The three values that we must enter are the follwing:
- Original conversion ratio: The conversion percentage of the control group. That is, the original version without changes.
- Impact on the conversion: The minimum variation that we wish to obtain in the conversion (in absolute or relative terms).
- Statistical significance: The probability of rejecting our hypothesis when it is true. As we mentioned, the ideal level of statistical significance would be equal to or less than 5%.
A real case to illustrate when to stop an A/B test
In a product page, designed for a desktop use mainly, we have detected that in the mobile version the user had to scroll several times to reach the CTA to open a contact form. Since the objective of that page was to get the user’s contact, we thought we should give that CTA more visibility to increase the conversion rate.
But then a question arose: What will be more effective to increase the conversion? Will it work if we place the CTA in a higher position? Or would the original version work better? (This way the user has the opportunity to get information before arriving at the CTA.) We knew that we would answer the question with an A/B test, so we got down to work, and set up a test to check our hypothesis.
After several days running our test, we saw that the variant seemed to have a better conversion rate.

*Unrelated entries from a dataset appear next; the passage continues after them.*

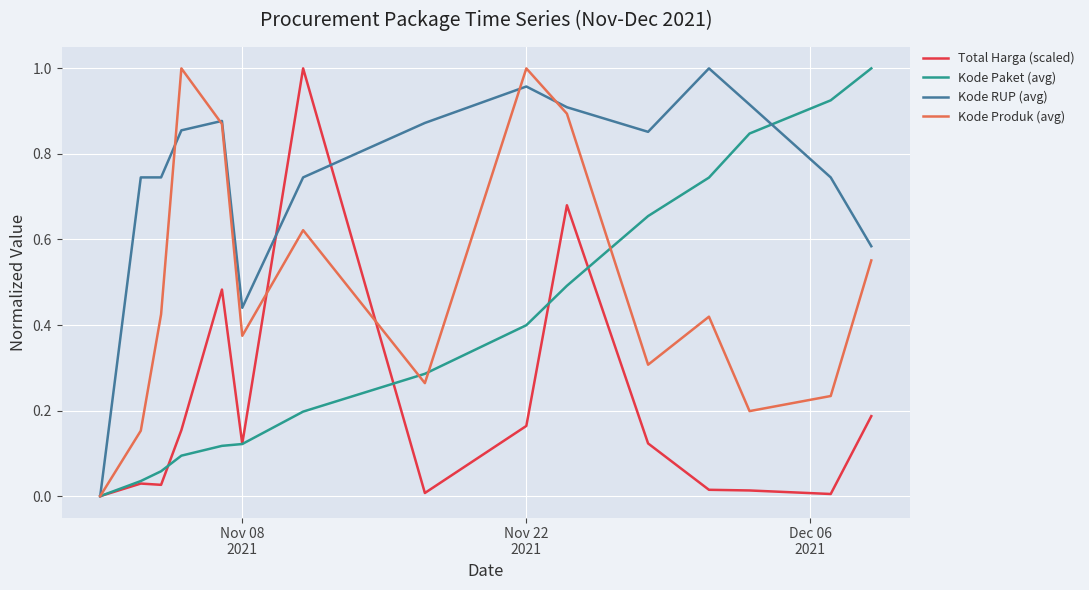

How many values in the Total Harga (scaled) series exceed 0?

14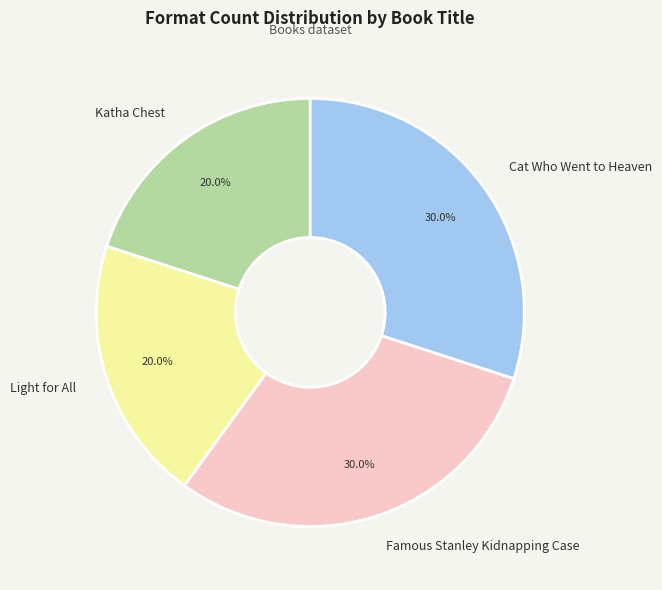

What percentage is the Famous Stanley Kidnapping Case slice, to the nearest percent?

30%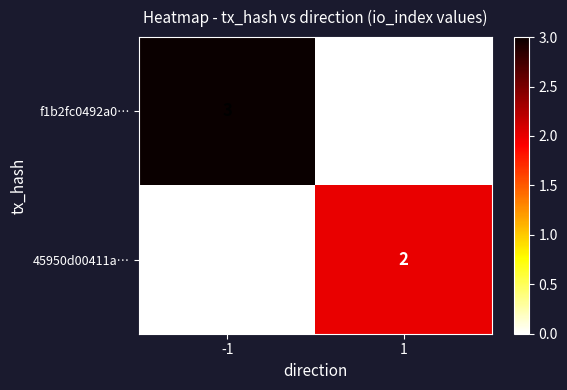

What is the sum of all f1b2fc0492a0… values?

3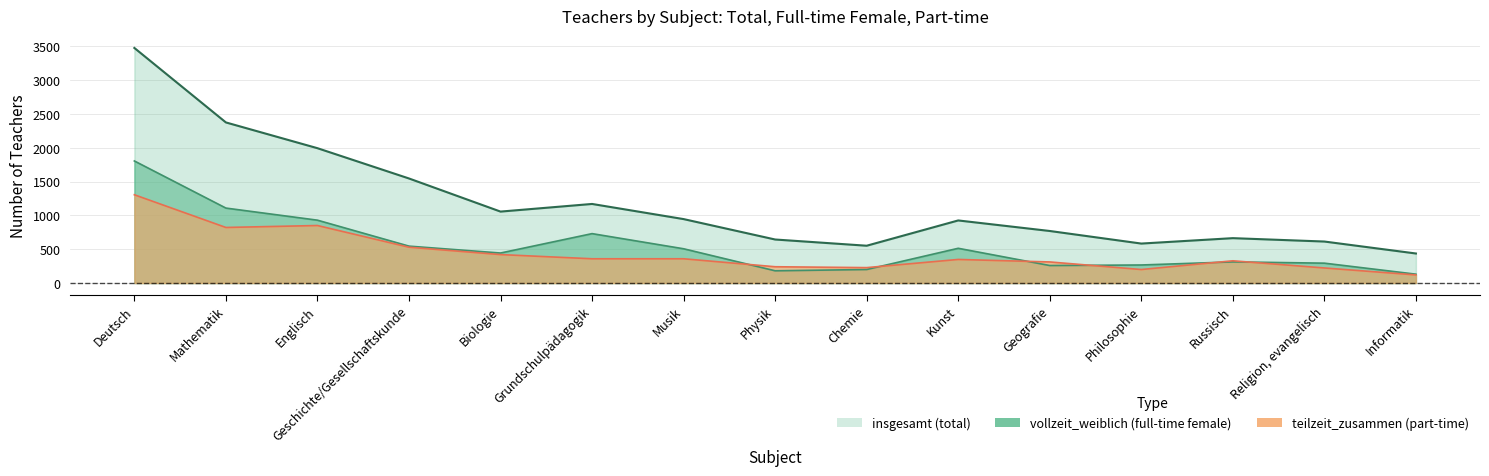

What is the label of the 3rd point from the left?

Englisch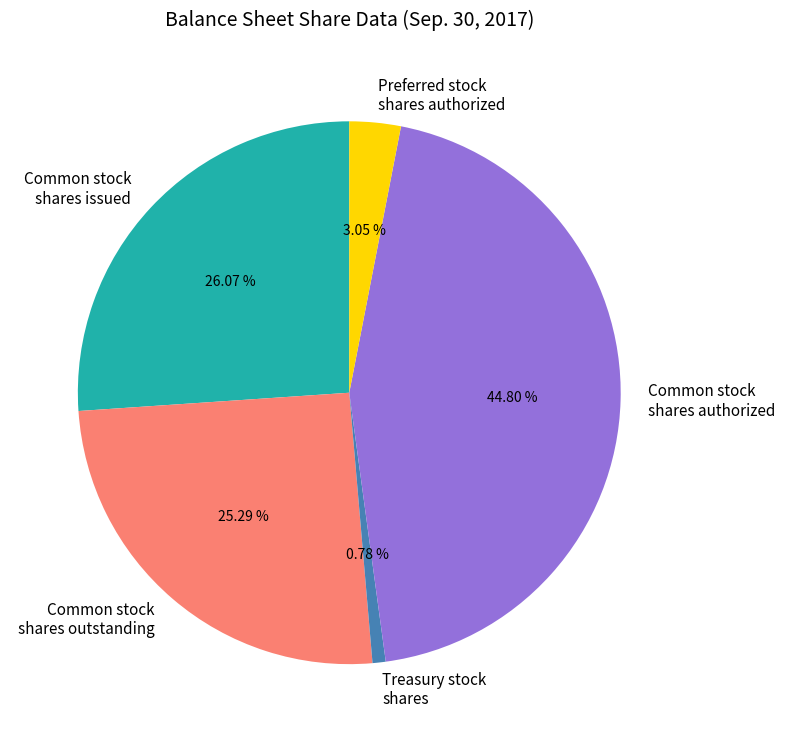

Is there a majority slice in this chart?

No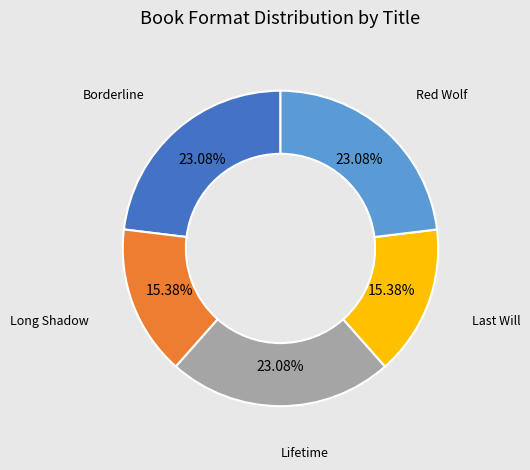

To the nearest percent, what is the difference between the largest and smallest slice percentages?

8%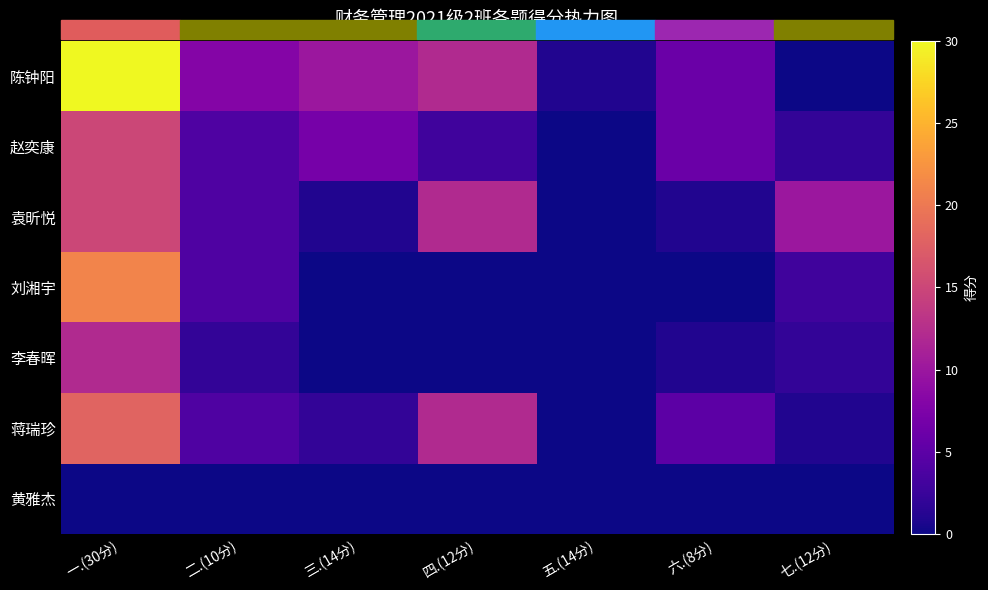

Reading left to right, what are all the values shown in this chart?

黄雅杰: 一.(30分)=0	二.(10分)=0	三.(14分)=0	四.(12分)=0	五.(14分)=0	六.(8分)=0	七.(12分)=0
蒋瑞珍: 一.(30分)=18	二.(10分)=4	三.(14分)=2	四.(12分)=12	五.(14分)=0	六.(8分)=5	七.(12分)=1
李春晖: 一.(30分)=12	二.(10分)=2	三.(14分)=0	四.(12分)=0	五.(14分)=0	六.(8分)=1	七.(12分)=2
刘湘宇: 一.(30分)=21	二.(10分)=4	三.(14分)=0	四.(12分)=0	五.(14分)=0	六.(8分)=0	七.(12分)=3
袁昕悦: 一.(30分)=15	二.(10分)=4	三.(14分)=1	四.(12分)=12	五.(14分)=0	六.(8分)=1	七.(12分)=10
赵奕康: 一.(30分)=15	二.(10分)=4	三.(14分)=7	四.(12分)=3	五.(14分)=0	六.(8分)=6	七.(12分)=2
陈钟阳: 一.(30分)=30	二.(10分)=8	三.(14分)=10	四.(12分)=12	五.(14分)=1	六.(8分)=6	七.(12分)=0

Specifically, the version in which the contact CTA was shown above seemed to have an impact on the conversion of +4.5 percentage points.
Once the two business cycles had passed, and a statistical confidence of 95% had been reached, how many visits we would need to be able to conclude that the variant has an impact of +4.5 percentage points on the conversion? We entered the data in the calculator to estimate a minimum number of users:
We would need at least 806 visits in each of the variants of our test to be able to confirm (with 95% statistical confidence) that placing the CTA above would improve the conversion rate of the product page by +4.5 points. That is, we still have to wait a few more days to be able to make a decision based on conclusive data.
However, the impact on conversion will still vary after that time, so the minimum sample size will also vary. What if the impact on conversion was less than 4.5?
If the impact on conversion were +2.5 points, we would need 2,562 visits in each of the variants of our test to reach a conclusion. That is, the volume of visits needed multiplies as the impact on conversion decreases.
Bonus track: How can I minimize the minimum sample size?
If you have entered these data, and you have realized that you need way more traffic than you thought to conclude your test, you should know that there are two ways to minimize the minimum size of the sample:
• With a greater impact on the conversion: The more drastic the changes introduced in the A B test, the more likely it will impact the conversion. To contrast a large variation in the conversion, a smaller sample is needed; while to contrast the impact of a small change (one word of a whole text, for example) many more visits are necessary.
• With a higher statistical significance (lower statistical trust): If we want to be more precise, we will need more visits to test our hypothesis, while if we settle for a lower level of precision, we can draw conclusions with a lower volume of visits.
When trying an A/B test, we must take into account the volume of traffic that the site has, so we can have a conclusive result in a reasonable period of time.